Activity
Could you put the lines of the rows below, from the line containing "奄美空港まで9.2 km" through the end of the rows inclusive, into a JSON list of strings with one string per line and no blank lines?

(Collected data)
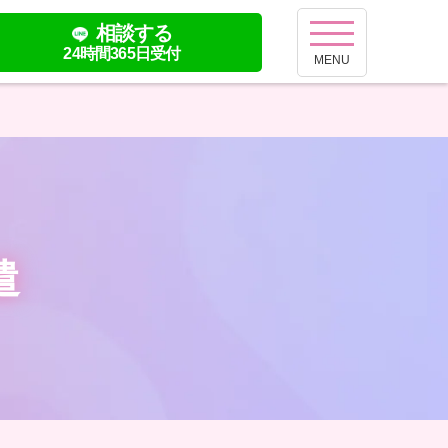
相談する
24時間365日受付
MENU
遣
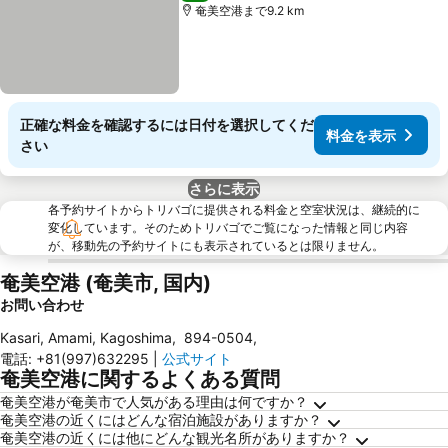
奄美空港まで9.2 km
正確な料金を確認するには日付を選択してくだ
料金を表示
さい
さらに表示
各予約サイトからトリバゴに提供される料金と空室状況は、継続的に
変化しています。そのためトリバゴでご覧になった情報と同じ内容
が、移動先の予約サイトにも表示されているとは限りません。
奄美空港 (奄美市, 国内)
お問い合わせ
Kasari, Amami, Kagoshima
,
894-0504
,
電話
:
+81(997)632295
|
公式サイト
奄美空港に関するよくある質問
奄美空港が奄美市で人気がある理由は何ですか？
奄美空港の近くにはどんな宿泊施設がありますか？
奄美空港の近くには他にどんな観光名所がありますか？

Response box
[
  "奄美空港まで9.2 km",
  "正確な料金を確認するには日付を選択してくだ",
  "料金を表示",
  "さい",
  "さらに表示",
  "各予約サイトからトリバゴに提供される料金と空室状況は、継続的に",
  "変化しています。そのためトリバゴでご覧になった情報と同じ内容",
  "が、移動先の予約サイトにも表示されているとは限りません。",
  "奄美空港 (奄美市, 国内)",
  "お問い合わせ",
  "Kasari, Amami, Kagoshima",
  ",",
  "894-0504",
  ",",
  "電話",
  ":",
  "+81(997)632295",
  "|",
  "公式サイト",
  "奄美空港に関するよくある質問",
  "奄美空港が奄美市で人気がある理由は何ですか？",
  "奄美空港の近くにはどんな宿泊施設がありますか？",
  "奄美空港の近くには他にどんな観光名所がありますか？"
]